Die Preise in 2008 haben sich im Vergleich zum Vorjahr erhöht und sind vom projizierten Durchschnitt in der Eurozone (1,3 – 2,5 Prozent) wesentlich abgewichen. Der HICP für 2008 betrug 3,5 Prozent. Die Ursache dieser Entwicklung waren steigende Lebensmittelpreise und Wohnkosten, Erhöhung der Tabaksteuer und Ende 2008 eine wesentliche Erhöhung von Dienstleistungspreisen. Die Analysten prognostizieren ein weiteres Preiswachstum in den nächsten Jahren und zwar als Folge der sukzessiven Annäherung des Preisniveaus in der Slowakei an die übrige Eurozone.
Trotz sinkender Staatseinnahmen bleibt die Regierung bemüht, das Defizit der öffentlichen Finanzen bei 3 Prozent zu halten.
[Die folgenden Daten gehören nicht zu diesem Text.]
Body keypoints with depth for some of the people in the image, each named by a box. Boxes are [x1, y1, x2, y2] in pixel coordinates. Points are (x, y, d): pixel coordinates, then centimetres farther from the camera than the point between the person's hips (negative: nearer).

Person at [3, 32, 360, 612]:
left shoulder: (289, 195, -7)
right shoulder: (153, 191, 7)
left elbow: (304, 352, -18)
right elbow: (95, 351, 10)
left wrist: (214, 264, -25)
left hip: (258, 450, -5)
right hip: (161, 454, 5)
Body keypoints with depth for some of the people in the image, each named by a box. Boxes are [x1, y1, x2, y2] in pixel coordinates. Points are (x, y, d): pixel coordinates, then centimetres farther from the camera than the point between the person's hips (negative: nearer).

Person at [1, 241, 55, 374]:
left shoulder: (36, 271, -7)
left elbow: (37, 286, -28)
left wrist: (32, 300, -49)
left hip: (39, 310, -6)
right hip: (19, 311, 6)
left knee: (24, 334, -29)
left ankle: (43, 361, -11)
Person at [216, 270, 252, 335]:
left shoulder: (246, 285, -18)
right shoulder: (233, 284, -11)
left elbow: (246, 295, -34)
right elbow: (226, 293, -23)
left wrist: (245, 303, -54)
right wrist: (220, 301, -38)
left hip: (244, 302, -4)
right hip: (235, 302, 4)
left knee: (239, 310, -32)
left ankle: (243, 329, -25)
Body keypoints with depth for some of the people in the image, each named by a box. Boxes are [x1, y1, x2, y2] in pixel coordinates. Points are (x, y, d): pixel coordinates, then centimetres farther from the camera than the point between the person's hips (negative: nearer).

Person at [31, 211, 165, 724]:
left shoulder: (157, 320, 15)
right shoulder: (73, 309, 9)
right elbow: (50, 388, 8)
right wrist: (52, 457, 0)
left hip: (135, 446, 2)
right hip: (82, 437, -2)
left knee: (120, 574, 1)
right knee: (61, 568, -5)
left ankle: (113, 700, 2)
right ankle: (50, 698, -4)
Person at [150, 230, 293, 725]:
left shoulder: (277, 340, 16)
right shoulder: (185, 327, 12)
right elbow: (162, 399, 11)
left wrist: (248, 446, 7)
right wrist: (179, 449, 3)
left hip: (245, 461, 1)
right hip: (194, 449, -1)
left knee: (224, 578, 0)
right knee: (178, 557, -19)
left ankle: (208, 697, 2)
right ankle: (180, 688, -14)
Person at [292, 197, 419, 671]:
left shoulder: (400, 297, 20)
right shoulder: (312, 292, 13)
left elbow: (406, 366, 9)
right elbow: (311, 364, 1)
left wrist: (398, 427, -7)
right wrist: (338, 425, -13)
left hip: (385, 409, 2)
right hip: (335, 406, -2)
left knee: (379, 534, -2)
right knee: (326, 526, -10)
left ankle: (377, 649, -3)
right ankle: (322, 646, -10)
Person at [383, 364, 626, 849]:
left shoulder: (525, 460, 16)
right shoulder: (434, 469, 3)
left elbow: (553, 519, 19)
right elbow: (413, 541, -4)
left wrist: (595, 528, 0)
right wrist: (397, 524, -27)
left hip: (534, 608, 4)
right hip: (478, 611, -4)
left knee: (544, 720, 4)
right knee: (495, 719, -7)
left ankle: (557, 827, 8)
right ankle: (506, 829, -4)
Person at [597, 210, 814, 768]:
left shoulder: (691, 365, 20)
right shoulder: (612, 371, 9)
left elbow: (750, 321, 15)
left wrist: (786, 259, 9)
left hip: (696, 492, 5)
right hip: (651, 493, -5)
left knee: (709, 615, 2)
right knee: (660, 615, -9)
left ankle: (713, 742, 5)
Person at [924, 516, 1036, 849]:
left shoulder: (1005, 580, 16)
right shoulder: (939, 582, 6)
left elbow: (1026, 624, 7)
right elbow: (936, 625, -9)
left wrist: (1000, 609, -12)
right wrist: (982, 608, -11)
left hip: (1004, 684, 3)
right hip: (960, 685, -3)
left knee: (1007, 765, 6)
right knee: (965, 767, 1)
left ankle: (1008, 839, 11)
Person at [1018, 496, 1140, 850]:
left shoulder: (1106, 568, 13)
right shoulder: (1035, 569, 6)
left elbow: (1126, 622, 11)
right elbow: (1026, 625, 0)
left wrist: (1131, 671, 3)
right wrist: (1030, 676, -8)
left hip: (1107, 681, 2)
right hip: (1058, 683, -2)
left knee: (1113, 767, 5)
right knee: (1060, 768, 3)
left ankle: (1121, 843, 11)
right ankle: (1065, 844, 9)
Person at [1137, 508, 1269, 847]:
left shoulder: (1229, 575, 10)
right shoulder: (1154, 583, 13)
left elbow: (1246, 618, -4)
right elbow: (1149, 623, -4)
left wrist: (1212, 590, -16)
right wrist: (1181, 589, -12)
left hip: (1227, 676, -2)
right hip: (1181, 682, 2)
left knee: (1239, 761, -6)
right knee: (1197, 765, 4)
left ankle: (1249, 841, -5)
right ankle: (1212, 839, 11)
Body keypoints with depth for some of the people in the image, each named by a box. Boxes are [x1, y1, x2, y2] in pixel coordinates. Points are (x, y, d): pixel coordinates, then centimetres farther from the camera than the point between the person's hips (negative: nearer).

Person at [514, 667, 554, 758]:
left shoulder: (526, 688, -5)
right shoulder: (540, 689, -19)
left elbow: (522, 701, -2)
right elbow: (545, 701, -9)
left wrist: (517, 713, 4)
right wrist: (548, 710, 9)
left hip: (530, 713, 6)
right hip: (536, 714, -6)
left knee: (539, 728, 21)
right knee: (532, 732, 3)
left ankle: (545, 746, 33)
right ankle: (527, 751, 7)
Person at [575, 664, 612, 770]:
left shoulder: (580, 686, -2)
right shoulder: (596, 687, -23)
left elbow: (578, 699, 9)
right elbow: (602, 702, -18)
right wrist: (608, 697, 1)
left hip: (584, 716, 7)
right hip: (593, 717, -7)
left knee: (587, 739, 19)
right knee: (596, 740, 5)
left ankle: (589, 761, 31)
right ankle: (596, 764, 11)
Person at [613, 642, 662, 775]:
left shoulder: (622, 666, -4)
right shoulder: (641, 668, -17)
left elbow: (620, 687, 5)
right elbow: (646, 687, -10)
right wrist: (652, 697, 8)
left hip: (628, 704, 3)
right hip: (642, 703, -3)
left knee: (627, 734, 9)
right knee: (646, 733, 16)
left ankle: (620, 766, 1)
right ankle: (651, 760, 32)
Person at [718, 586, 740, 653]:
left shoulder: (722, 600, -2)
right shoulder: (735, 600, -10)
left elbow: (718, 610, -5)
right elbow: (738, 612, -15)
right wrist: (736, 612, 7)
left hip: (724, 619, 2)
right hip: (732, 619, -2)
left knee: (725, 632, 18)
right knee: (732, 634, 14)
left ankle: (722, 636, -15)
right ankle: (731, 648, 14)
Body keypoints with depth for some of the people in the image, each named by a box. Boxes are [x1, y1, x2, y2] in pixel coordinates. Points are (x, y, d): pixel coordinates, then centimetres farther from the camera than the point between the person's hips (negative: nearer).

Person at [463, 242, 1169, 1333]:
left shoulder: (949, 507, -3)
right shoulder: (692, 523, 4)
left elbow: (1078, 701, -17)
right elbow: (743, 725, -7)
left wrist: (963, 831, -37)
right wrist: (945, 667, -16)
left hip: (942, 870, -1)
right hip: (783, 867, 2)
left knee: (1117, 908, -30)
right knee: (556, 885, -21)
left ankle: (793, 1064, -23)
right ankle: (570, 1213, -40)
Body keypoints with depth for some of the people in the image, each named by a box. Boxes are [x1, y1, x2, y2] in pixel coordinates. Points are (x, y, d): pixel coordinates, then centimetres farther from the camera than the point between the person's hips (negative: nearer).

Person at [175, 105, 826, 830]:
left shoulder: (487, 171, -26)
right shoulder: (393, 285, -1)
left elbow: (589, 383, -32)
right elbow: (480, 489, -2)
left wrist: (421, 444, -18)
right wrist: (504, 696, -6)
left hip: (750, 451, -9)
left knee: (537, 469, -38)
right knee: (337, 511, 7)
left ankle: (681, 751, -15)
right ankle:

Außenhandel und ausländische Direktinvestitionen
Der Außenhandel stieg 2008 nur sehr mäßig an. Der gesamte slowakische Export betrug 49,56 Mrd. Euro (Zunahme um 5,1 Prozent) der Import 50,20 Mrd. Euro (Zunahme um 5,0 Prozent). Deutschland blieb auch 2008 der größte Handelspartner der Slowakei. An dem gesamten Import aus den EU-Ländern, der 2008 67 Prozent des gesamten Importvolumens der Slowakei betrug, beteiligte sich Deutschland mit 29,4 Prozent. Die slowakischen Exporte in die EU-Länder erreichten 85,1 Prozent des gesamten Außenhandelns, davon 23,7 Prozent nach Deutschland. Laut Statistischem Bundesamt war die Handelsbilanz der Slowakei mit Deutschland in 2008 positiv – auch wenn der Export über den Import nur ganz geringfügig überwog: die Einfuhr aus Deutschland in die Slowakei betrug 9,9 Mrd. Euro, die Ausfuhr aus der Slowakei nach Deutschland 10,0 Mrd. Euro. Die wichtigsten Ausfuhrgüter der Slowakei nach Deutschland sind Transportmittel (insbesondere Fahrzeuge; Volkswagen mit über 20 Prozent Exportanteil), Maschinen und Anlagen.
Deutschland ist neben großen Investoren wie Deutsche Telekom, Volkswagen, Siemens, E.ON, Sauer-Danfoss, Degussa (jetzt Evonik), Leoni Autokabel, Getrag Ford auch immer mehr durch Mittel- und Kleinständler in der Slowakei präsent. Die meist vertretenen deutschen Branchen sind Hersteller von Metallerzeugnissen gefolgt vom Maschinenbau, Herstellern von Geräten der Elektrizitätserzeugung und von Kraftwagen und Kraftwagenteilen. Mit einem Anteil von 3,6 Mrd. Euro an dem Gesamtvolumen der Auslandsinvestitionen, die seit 1993 in der Slowakei getätigt wurden (22,09 Mrd. Euro) – rangierte Deutschland 2007 an zweiter Stelle.
Die Deutsch-Slowakische Industrie- und Handelskammer in Pressburg hat 2005 ihre Arbeit aufgenommen.
Hinweis
Dieser Text stellt eine Basisinformation dar. Er wird regelmäßig aktualisiert. Eine Gewähr für die Richtigkeit und Vollständigkeit der Angaben kann nicht übernommen werden.